People have gotten really into trading and collecting Pokémon cards since the pandemic started. The surge in sales forced Target to restrict the purchase of card related items to one per customer to be sold first come first serve at 8am on Fridays. On May 7 at 8:20 am, a customer left a Wisconsin Target after buying sports cards and was assaulted by four men. He pulled a gun to defend himself.Now Target, which had previously threatened to call the police on rowdy card customers, is removing the trading cards from its stores entirely. “The safety of our guests and our team is our top priority. Out of an abundance of caution, we’ve decided to temporarily suspend the sale of MLB, NFL, NBA and Pokémon trading cards within our stores, effective May 14,” Target told Motherboard in an email. “Guests can continue to shop these cards online at Target.com.”Fans looking to buy the cards from Walmart are also having a hard time. An Arizona Pokémon fan snapped a photograph of a sign in his local store and posted it to Facebook. “Attention trading card vendors, the trading card categories have been removed from the sales floor and sales of these items have been suspended due to inappropriate customer behavior and increased demand,” the sign said. “Please do not stock these items until further direction from management has been given.”

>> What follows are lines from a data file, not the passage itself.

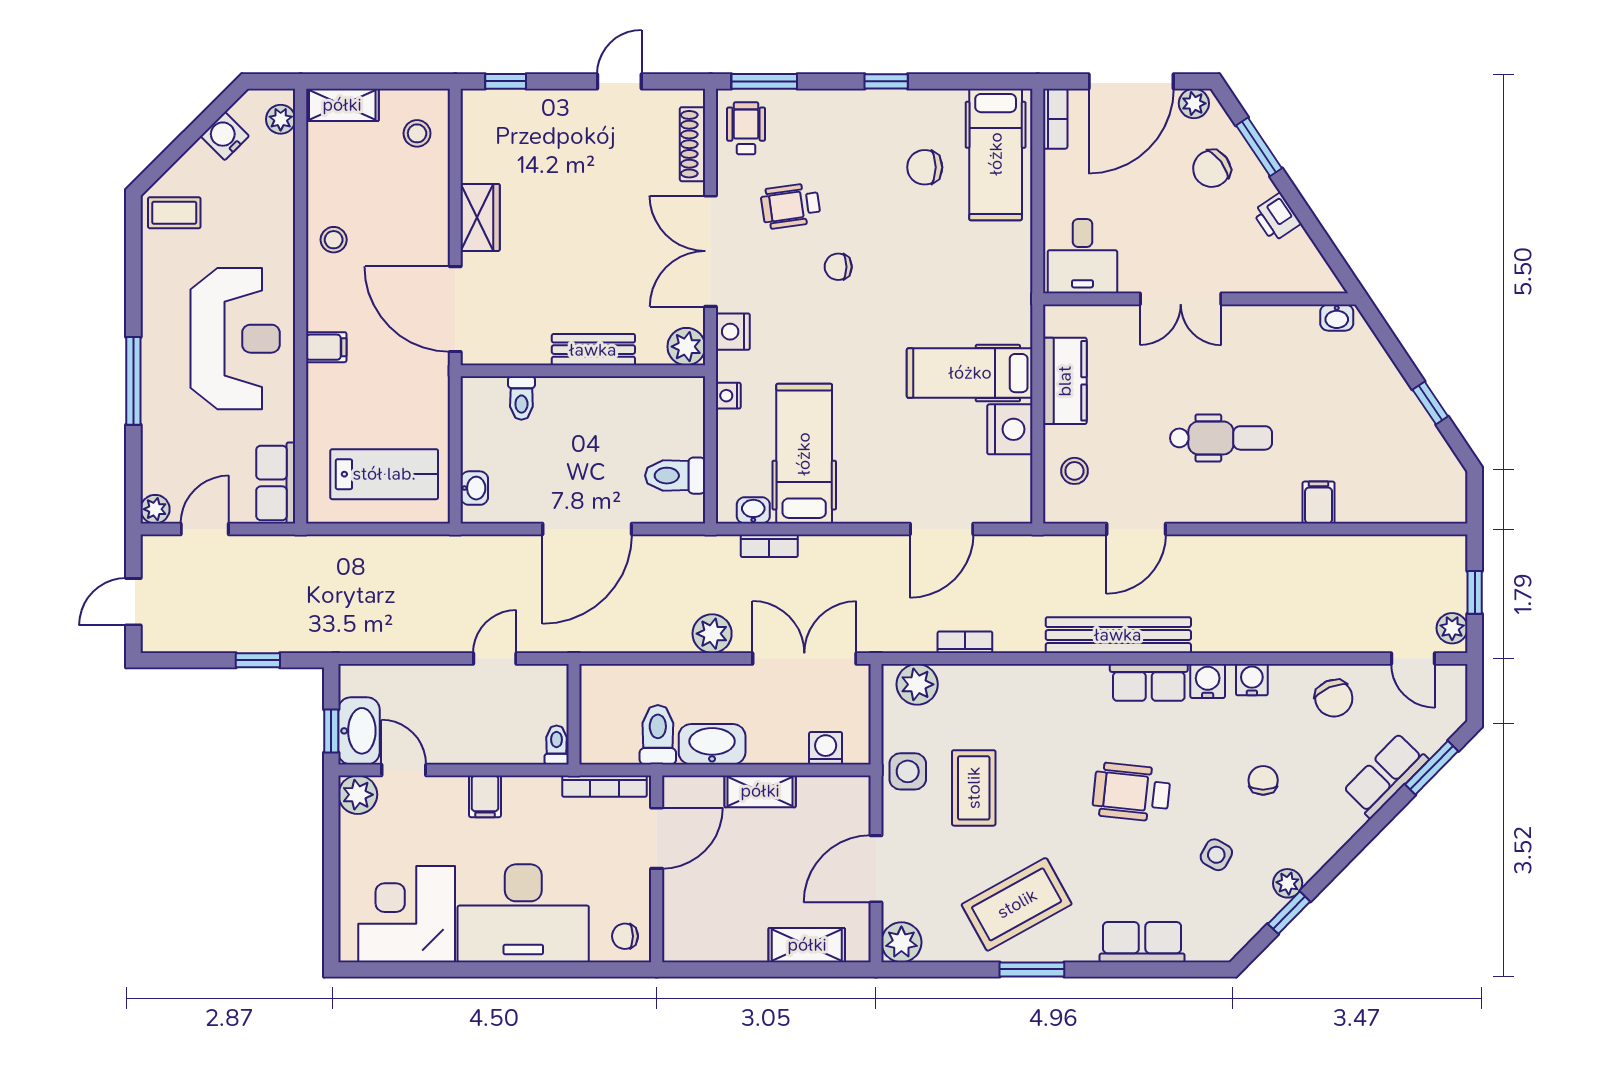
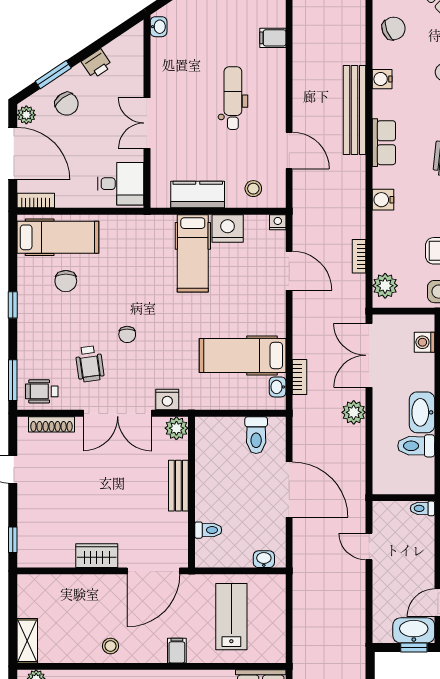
stool: (417, 133) -> (45, 595), removed
double door: (1181, 299) -> (147, 123), swing flipped
nightstand: (728, 396) -> (278, 222), moved, turned 180
lab bench: (384, 474) -> (231, 617), moved
bench: (1118, 635) -> (355, 110), moved
water cooler: (1208, 681) -> (383, 200), moved

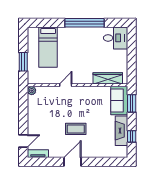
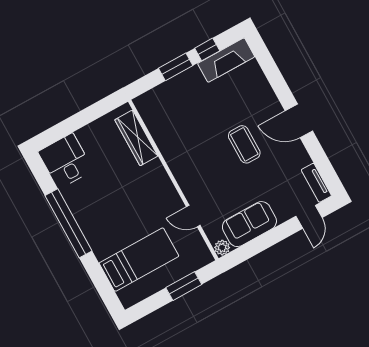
door: (66, 85) -> (193, 216), moved
sofa: (119, 101) -> (249, 224), moved, turned 180
window: (132, 103) -> (176, 67), moved
fireplace: (121, 131) -> (226, 60), moved
door: (23, 141) -> (309, 217), swing flipped

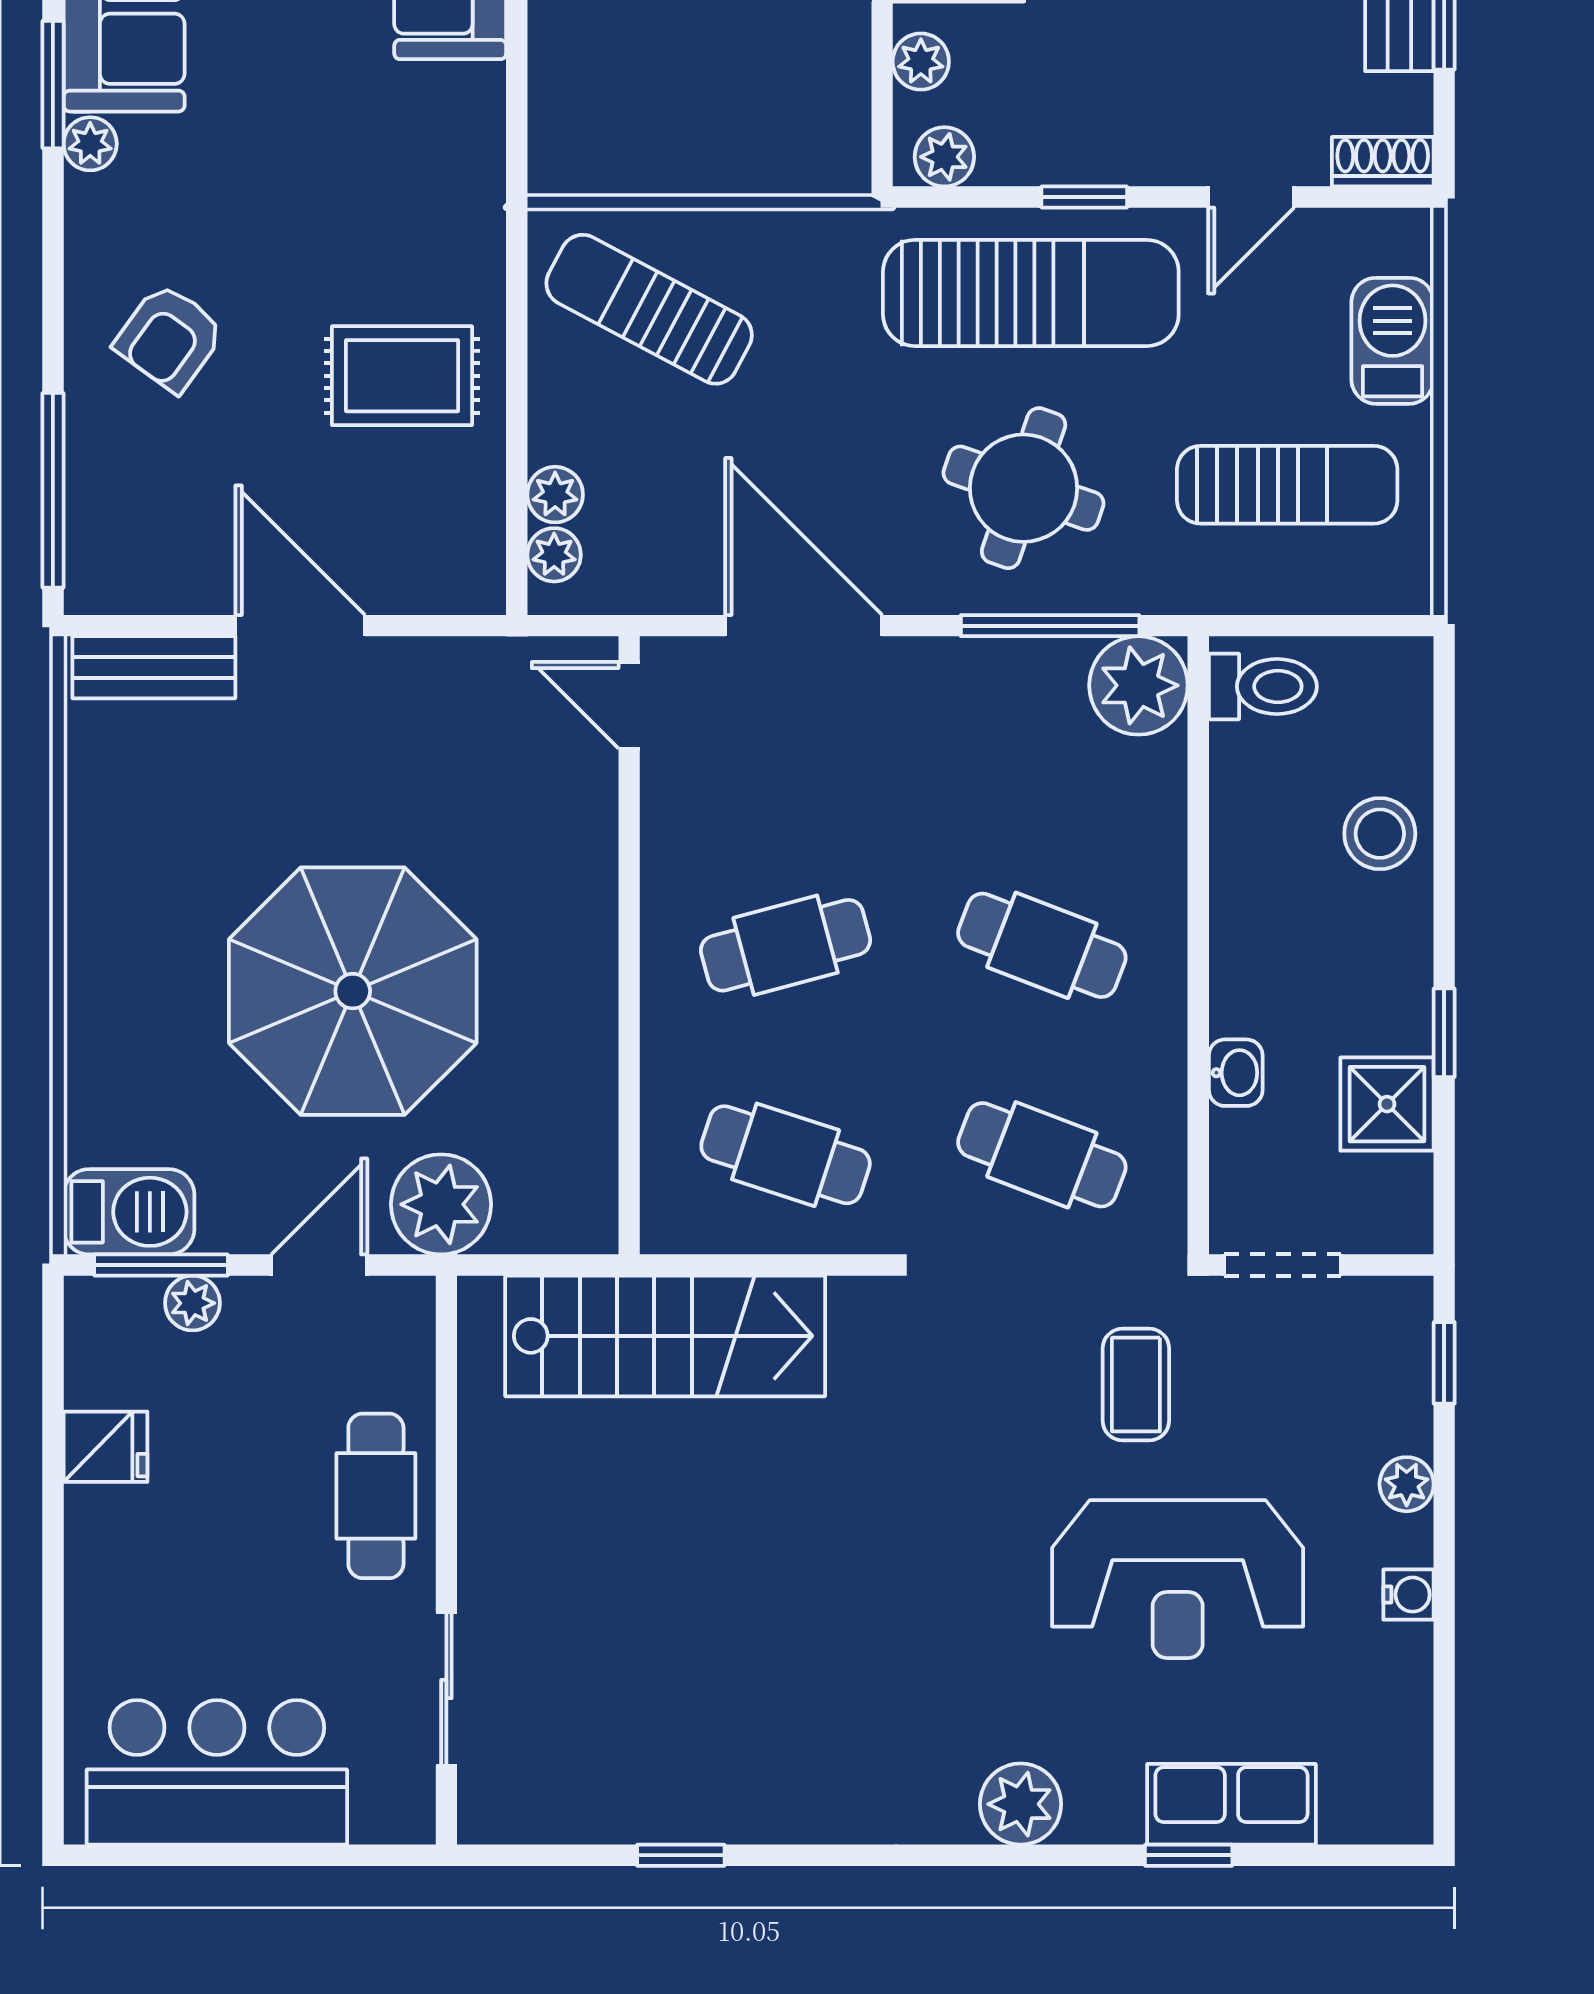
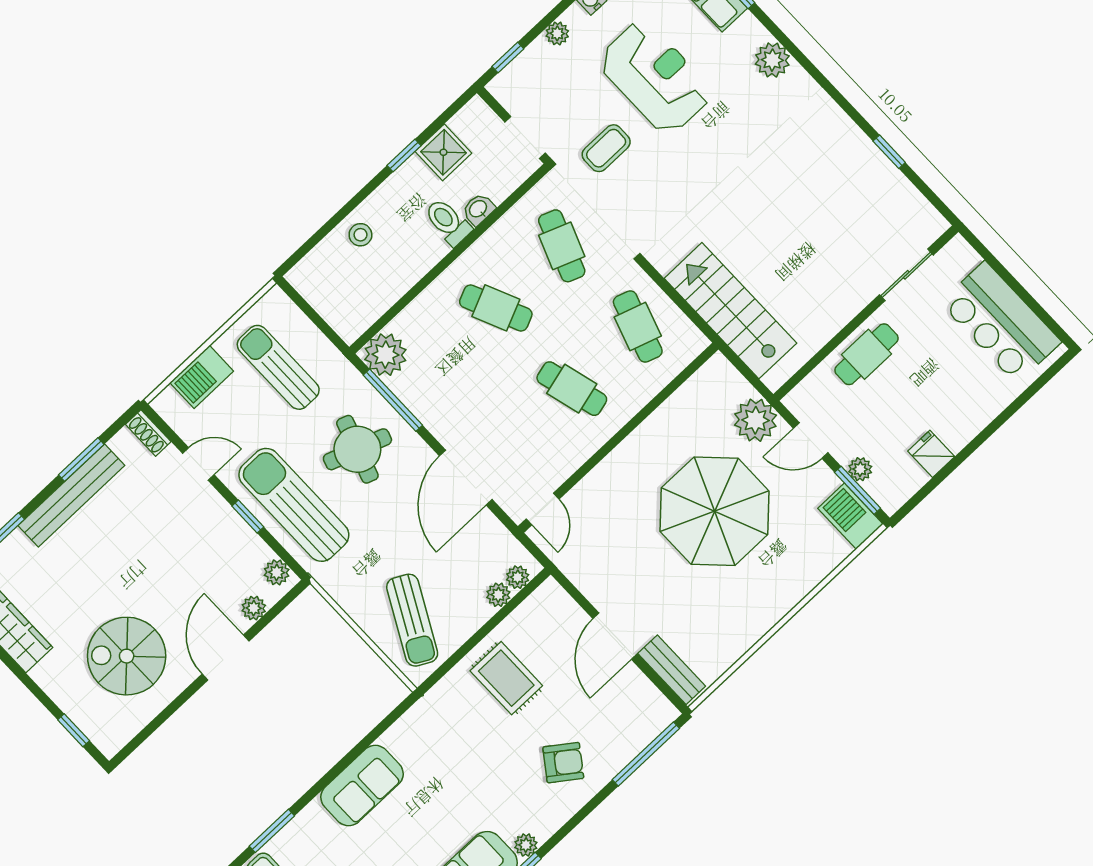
toilet: (1263, 686) -> (448, 222), moved
stool: (1380, 834) -> (360, 235), width x0.73, depth x0.73
cafe table: (1042, 945) -> (496, 308), turned -45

Motherboard called Walmarts in New York and New Jersey and couldn’t find Pokémon cards for sale. A couple of Walmart employees said they haven't stocked Pokémon cards in months but were not aware of any policy against selling them. A Walmart employee in South Carolina explained that Pokémon cards aren’t distributed by Walmart but serviced by a special vendor who comes in and stocks the shelves. The employee could not remember the last time they’d seen the Pokémon card vendor.“We have not suspended the sale of any trading cards,” Walmart told Motherboard in an email. "Like other retailers, we have seen increased customer demand, and we are determining what, if any, changes are needed to meet customer demand while ensuring a safe and enjoyable shopping experience.” The Walmart sign leaped from Facebook to the wider internet after a fan of the PokeDads podcast shared it with the host. According to Rick Avery, one of the hosts of the show, the Pokémon card crisis started in the fall of 2019. “A set called Hidden Fates dropped and a Shiny Charizard with a perfect grade sold for $10,000 on EBay,” Avery told Motherboard in an email. Influencers like Gary V and Logan Paul started talking about the cards online and recommending them as investment opportunities. According to Avery, this pushed the price of everything up and made it hard for normal people to afford the game. “So with today's current sets people are thinking that they can hit a jackpot later down the road or take the supply and turn it around for triple the price,” he said. "I wish I could say the boom is because people are falling in love with it again like it was 1999 but sadly it's mostly because people are trying to make money.”